第844話 ツシアフィの村

 マージャの街を出発し、メリナ商会の本部があるターナの街を街を目指して北西へ。

 大きな街があれば、立ち寄ってメリナ商会の話を聞き、とりあえず潰す。

 そこでドワーフの女性を保護し、また次の街へ。

 時折人間の女性が捕らえられていたりもしたけれど、その女性は騎士団に預けて先を目指す。

 六つ程の街を経てドワーフの女性が十六人になり、陽が落ち始めたところで、遠目にターナの街が見えてきた。


「ようやくターナの街だな」

「クックック。だが、アレックスよ。どうする? ここからあの街までは距離があるぞ。無理矢理突き進むのか?」

「いや、途中の街で休憩を挟んでいるとはいえ、ずっと移動しっ放しだから、皆疲れているだろう。先程の街で、ターナの手前に村があると聞いたし、そこで一泊しよう」


 ブレアと話をしながら馬車を引き、小さな村を目指す。

 それから少し移動すると、聞いていた通り、ツシアフィという小さな村があった。

 小さな村ではあるものの、この国の中心であるターナの街へ向かう者が大勢立ち寄る為、宿などもちゃんとあると聞いて来ている。

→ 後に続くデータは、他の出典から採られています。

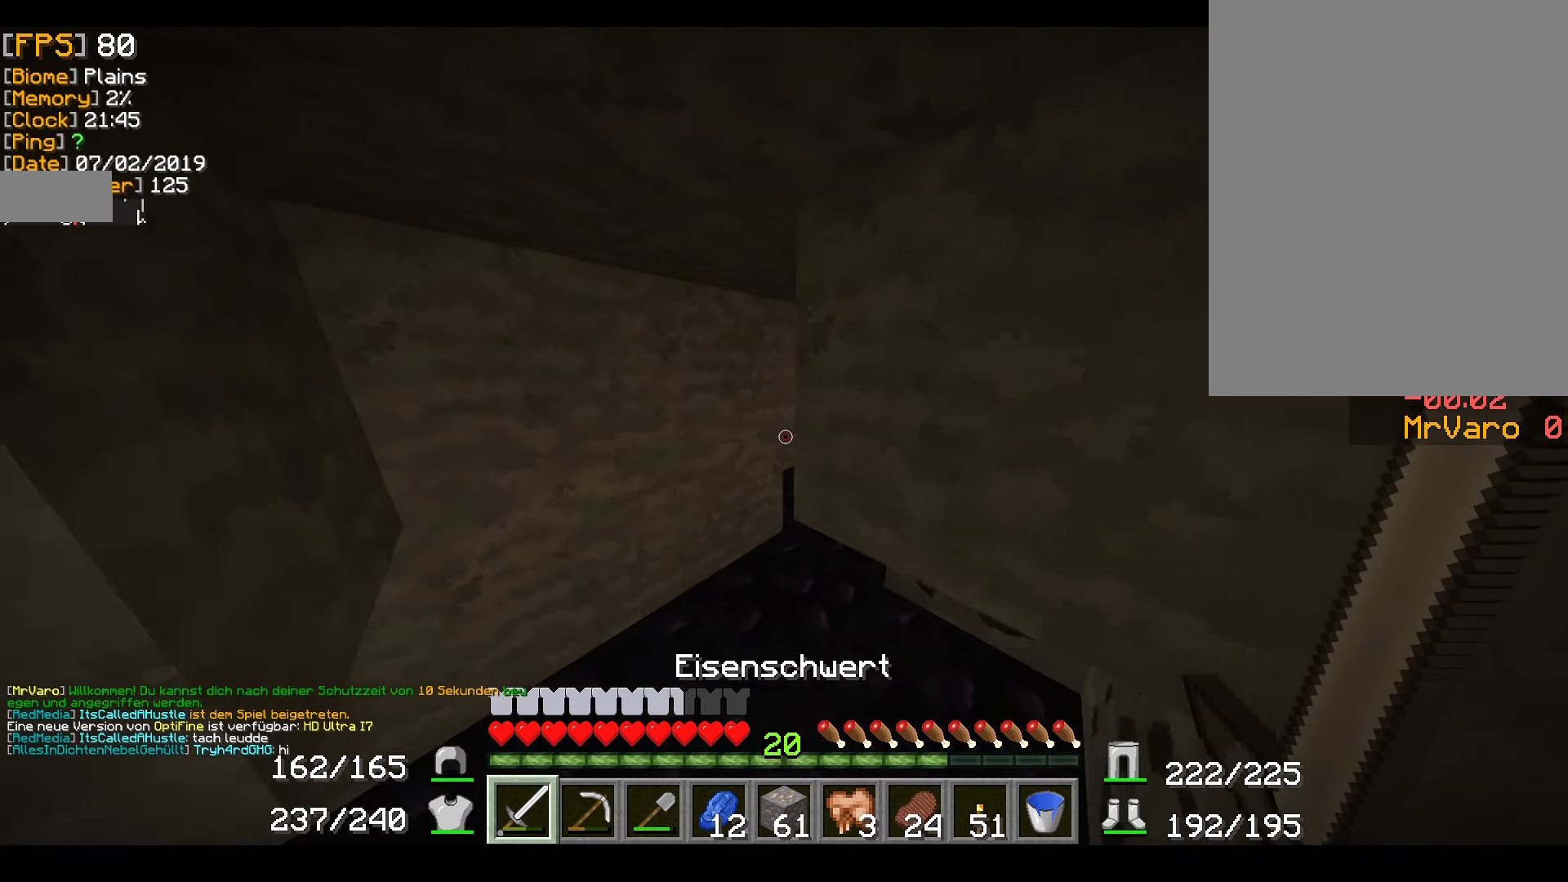
{"keys": ["a", "w"], "mouse": [], "events": [[200, "a", "down"], [200, "d", "up"], [284, "w", "down"]]}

「すまない。この村で一晩泊めていただきたいのだが、宿はどちらだろうか」

「宿なら、そこだが……何人居るんだ?」

「三十人程になるな」

「あー、そんなに大勢の人数は厳しいんじゃないか? まぁ一度聞いてみてくれ」


 ひとまず宿の場所を教えてもらったものの、今の俺たちの人数を考慮していなかった。

 しまったな……これなら、先程の街で一泊しておくべきだったか? だが、報復とかも面倒だしな。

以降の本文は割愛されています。